Module 1 · 3 hours
Weibull Failure Analysis
The Weibull distribution is the standard statistical model for mechanical failures. This module teaches the math, how to fit a curve to field data, and how to read the shape parameter to diagnose a fleet's life stage.
Learning Objectives
- Write the Weibull CDF and PDF and explain each parameter
- Fit a Weibull distribution to censored field data
- Interpret β: infant mortality (β<1), random (β=1), wear-out (β>1)
- Project end-of-life timing for a fleet population
The Weibull equation
F(t) = 1 − exp(−(t/η)^β), where η = scale parameter (characteristic life) and β = shape parameter.

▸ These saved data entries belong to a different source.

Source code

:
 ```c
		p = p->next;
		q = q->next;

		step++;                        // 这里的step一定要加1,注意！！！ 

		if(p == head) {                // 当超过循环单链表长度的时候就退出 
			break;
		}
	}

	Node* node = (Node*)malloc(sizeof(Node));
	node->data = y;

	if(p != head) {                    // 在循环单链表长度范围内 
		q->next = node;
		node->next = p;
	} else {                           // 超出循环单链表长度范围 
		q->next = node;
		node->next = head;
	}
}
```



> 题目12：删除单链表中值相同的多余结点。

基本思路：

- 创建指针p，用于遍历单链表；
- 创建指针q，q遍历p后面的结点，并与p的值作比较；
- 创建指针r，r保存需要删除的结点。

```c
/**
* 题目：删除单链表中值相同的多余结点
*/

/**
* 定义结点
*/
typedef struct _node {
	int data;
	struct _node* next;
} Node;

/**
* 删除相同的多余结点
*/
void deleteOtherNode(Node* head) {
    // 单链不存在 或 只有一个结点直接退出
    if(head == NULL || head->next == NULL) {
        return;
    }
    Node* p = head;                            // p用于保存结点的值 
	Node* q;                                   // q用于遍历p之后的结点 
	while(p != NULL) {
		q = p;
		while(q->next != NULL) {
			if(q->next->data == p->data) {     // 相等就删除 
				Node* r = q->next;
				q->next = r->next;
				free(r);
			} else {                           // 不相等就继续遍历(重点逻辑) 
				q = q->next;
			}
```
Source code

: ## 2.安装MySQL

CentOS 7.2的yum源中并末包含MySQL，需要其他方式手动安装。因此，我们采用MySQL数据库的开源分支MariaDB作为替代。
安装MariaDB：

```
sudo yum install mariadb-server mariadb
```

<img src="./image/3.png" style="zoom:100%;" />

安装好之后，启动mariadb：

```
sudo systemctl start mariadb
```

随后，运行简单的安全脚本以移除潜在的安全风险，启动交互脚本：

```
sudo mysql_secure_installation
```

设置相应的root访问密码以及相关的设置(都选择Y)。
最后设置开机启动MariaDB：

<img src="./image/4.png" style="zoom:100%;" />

The characteristic life η is the time at which 63.2% of the population has failed — a robust way to describe the life of a mechanical component.
β tells you what kind of failure regime you are in: quality defects, random events, or true wear-out.
Reading β in the field
β < 1: early-life failures dominate. Usually quality escapes or infant mortality. Fix: tighten acceptance testing at receiving.
β ≈ 1: constant hazard rate. Failures are essentially random. Fix: redundancy or faster replacement.
β > 1: wear-out. Probability of failure rises with age. Fix: scheduled replacement before the knee of the curve.